Back in 2001, these strategies were just beginning, so your injectors are probably not as sensitive as the ones used in 2009 engines, but contamination will still take its toll.

Sorry to hear of your misfortune.

Mike


----------



## jdpm (Apr 12, 2007)

I believe the previous post is right on in regard to your injectors premature failure. Our '06 cummins has had all of its injectors replaced under warranty within its first 18 months of service. Mind you, Dodge/Cummins said it was due to a bad batch of injectors.
In the meantime, it was suggested that I change the fuel filter more often than recommended and use Diesel Kleen with every fill-up. So that is what I do. 
Be careful of going with a higher micron filter because it can cause fuel dileivery restriction and/or pump failure. I have read of that happening. So the solution would be a secondary filter system.
I'm sure you can find a lot of posts on the subject on-line at the www.duramaxforum.com Good luck. phillip


----------



## Nathan (Jan 2, 2007)

jdpm said:


> I believe the previous post is right on in regard to your injectors premature failure. Our '06 cummins has had all of its injectors replaced under warranty within its first 18 months of service. Mind you, Dodge/Cummins said it was due to a bad batch of injectors.
> In the meantime, it was suggested that I change the fuel filter more often than recommended and use Diesel Kleen with every fill-up. So that is what I do.
> Be careful of going with a higher micron filter because it can cause fuel dileivery restriction and/or pump failure. I have read of that happening. So the solution would be a secondary filter system.
> I'm sure you can find a lot of posts on the subject on-line at the www.duramaxforum.com Good luck. phillip


I've heard of Duramax's of about that vintage where the owners fitted them with a very large very fine filter. The finer holes in the media increase pressure drop like Phillip indicated, but if you increase the surface area of the filter, you can return the pressure drop to normal. I want to say it was either a CAT or Cummins industrial engine filter, and it supposedly would last longer and protect the injectors. I'm sure you could find info on some Duramax owners website. Perhaps Carey has seen some of the RV haulers using this type of setup.

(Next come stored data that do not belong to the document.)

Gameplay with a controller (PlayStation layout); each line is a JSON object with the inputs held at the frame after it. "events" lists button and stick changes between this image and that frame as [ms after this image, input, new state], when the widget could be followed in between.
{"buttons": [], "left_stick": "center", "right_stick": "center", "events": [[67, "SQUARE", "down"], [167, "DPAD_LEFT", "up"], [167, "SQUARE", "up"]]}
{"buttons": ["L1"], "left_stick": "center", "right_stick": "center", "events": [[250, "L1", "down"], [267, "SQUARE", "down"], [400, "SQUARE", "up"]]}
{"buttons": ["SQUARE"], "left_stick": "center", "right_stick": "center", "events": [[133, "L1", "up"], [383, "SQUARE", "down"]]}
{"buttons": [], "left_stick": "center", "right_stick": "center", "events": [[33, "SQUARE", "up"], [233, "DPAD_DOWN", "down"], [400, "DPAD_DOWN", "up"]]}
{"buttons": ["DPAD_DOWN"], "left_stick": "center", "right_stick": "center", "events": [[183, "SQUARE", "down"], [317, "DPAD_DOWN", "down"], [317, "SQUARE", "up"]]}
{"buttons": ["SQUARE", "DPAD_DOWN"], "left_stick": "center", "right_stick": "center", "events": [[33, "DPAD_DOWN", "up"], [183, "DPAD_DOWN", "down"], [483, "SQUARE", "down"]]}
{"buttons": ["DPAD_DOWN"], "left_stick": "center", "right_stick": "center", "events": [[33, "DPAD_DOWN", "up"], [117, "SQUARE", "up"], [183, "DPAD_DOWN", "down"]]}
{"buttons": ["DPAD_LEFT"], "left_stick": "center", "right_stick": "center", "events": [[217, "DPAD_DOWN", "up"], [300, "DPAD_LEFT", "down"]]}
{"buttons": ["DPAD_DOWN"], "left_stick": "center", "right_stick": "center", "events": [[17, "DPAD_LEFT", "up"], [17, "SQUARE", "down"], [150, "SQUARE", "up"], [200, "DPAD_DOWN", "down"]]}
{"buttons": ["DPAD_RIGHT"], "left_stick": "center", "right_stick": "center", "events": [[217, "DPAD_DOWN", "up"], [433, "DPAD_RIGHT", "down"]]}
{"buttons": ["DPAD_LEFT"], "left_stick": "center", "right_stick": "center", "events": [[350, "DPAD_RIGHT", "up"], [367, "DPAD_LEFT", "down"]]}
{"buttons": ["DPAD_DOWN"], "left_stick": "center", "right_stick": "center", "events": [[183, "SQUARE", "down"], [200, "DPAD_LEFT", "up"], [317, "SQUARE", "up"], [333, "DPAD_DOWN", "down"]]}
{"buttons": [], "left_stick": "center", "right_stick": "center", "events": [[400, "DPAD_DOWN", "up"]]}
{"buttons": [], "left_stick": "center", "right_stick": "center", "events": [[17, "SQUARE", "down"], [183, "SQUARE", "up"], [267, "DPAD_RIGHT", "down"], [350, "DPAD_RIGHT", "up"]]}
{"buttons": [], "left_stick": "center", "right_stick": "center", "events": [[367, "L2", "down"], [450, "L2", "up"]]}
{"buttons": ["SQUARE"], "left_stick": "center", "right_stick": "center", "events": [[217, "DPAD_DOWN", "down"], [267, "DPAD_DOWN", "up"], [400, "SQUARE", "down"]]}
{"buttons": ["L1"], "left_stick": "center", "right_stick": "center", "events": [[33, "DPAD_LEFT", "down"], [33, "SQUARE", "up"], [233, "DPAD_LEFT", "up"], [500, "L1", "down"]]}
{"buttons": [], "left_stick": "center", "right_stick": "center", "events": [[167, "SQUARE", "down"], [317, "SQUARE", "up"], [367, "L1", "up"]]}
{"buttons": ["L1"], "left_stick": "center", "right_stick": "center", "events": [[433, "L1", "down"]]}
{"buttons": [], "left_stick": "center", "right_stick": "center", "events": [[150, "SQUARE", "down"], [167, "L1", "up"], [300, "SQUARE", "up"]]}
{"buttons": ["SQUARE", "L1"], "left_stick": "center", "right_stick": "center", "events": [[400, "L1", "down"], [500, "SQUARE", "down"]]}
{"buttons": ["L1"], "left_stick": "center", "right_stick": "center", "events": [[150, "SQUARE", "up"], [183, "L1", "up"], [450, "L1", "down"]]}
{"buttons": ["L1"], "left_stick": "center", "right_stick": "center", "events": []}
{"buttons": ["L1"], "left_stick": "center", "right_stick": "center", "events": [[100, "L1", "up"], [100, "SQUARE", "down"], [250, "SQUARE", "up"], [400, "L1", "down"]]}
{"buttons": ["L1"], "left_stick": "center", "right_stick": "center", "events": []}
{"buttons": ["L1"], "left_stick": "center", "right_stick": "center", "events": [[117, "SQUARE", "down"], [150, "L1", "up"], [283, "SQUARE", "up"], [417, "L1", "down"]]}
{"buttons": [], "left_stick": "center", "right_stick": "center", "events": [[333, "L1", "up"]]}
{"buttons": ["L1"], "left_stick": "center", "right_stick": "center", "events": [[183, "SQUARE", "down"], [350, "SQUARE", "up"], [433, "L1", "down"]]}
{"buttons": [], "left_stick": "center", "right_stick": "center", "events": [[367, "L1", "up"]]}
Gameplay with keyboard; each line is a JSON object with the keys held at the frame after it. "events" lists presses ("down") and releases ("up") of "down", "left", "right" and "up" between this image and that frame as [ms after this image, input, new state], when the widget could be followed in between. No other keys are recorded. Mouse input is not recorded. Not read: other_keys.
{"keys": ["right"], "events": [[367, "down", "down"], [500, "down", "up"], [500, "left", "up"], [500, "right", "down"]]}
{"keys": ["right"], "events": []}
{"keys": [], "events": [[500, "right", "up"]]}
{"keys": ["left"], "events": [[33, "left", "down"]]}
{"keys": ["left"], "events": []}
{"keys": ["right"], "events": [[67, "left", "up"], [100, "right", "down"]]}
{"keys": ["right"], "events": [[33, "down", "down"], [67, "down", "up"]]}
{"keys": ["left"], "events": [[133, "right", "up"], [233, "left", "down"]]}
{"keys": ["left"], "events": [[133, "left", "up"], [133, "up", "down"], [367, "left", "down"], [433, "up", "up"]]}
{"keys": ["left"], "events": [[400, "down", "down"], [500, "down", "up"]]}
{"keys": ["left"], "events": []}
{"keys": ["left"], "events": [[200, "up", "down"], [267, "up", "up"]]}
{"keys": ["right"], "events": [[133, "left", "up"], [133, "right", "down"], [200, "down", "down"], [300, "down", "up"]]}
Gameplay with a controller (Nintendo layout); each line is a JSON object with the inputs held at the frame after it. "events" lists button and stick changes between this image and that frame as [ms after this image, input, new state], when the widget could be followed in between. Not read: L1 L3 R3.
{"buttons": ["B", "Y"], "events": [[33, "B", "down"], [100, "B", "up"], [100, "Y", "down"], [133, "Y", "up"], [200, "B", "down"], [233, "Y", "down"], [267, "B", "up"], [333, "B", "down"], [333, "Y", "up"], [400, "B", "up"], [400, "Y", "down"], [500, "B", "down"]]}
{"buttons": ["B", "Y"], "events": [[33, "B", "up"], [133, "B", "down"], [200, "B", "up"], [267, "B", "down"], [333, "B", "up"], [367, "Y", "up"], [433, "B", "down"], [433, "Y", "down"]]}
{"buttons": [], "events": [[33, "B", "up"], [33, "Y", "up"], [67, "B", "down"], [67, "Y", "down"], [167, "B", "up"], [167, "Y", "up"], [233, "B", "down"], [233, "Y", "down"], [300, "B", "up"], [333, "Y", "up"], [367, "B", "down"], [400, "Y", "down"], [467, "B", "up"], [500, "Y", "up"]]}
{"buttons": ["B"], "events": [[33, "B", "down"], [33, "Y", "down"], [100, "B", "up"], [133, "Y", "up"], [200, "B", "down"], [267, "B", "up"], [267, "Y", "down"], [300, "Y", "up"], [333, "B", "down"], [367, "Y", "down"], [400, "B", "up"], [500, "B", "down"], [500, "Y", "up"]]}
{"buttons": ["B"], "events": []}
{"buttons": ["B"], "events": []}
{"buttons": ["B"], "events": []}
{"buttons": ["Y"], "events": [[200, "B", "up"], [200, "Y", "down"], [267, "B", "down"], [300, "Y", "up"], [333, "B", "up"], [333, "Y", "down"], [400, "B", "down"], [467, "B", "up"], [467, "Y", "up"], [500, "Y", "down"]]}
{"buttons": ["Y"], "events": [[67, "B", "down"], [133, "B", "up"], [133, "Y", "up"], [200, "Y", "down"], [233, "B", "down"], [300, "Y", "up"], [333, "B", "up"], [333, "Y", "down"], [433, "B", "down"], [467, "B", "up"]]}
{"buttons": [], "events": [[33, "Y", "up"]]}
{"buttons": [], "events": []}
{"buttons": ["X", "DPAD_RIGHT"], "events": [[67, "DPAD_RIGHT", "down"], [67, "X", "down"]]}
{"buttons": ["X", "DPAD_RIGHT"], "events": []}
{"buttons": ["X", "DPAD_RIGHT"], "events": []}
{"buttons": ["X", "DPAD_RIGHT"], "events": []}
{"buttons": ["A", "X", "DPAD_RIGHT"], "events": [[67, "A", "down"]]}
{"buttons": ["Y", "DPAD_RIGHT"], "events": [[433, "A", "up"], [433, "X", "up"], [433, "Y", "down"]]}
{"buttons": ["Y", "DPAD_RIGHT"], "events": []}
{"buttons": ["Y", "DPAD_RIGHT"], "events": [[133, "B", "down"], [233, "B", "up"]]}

I am very sorry to hear of your troubles though Mark.


----------



## Carey (Mar 6, 2012)

I hate to say, but very few of us use aftermarket filters. Most all of the guys with dodges get 3-500k out of a set of injectors. Most all of us use fuel additives that have water dispersers in them. We all fuel at some of the worst stations in the country and have excellent luck with our fuel systems. I use a foriegn made Lub a Finer filter made by champ laboritories bought at auto zone. Its made in bulgaria. I tried baldwin, wix and all the top brands. I didnt like them. Most all of us rv haulers use lub a finer filters too. From our experience they filter better. Champion Laboritories has some coalesor(spelling) coating technology applied to the filter that most of us feels is a better water separator than any other brand. We really dont care about micron ratings..

We all change our fuel filters each oil change. There has been times Ive had to change 3 filters over the span of my 15000 mile oil life. We dont really worry about dirt. We worry about water. Water is what does the damage to fuel injectors, not dirt. Since our fuel doesnt sit in our trucks is my guess why we all have great luck.

I read all of the forums and see everyone having injector problems. But for us guys who run our trucks to death they last a very long time.

I have 250k on mine and have had some trouble here and there. When I have a filter plug up, I pull the filter and drain the fuel. I then replace the filter and fill the fuel canister with power service. I start my truck and let it run for a few seconds and shut it off for the night. I let the power service do its thing overnight. I start it in the morning and go out and put a good load on he engine. The problem I was having went away both times. I had these problems a good 100k ago.

So I dont know. The general public doesnt drive there trucks enough is my guess. I really dont know why the public has all these injector troubles and guys using the same truck out on the road have virtually no problems at all.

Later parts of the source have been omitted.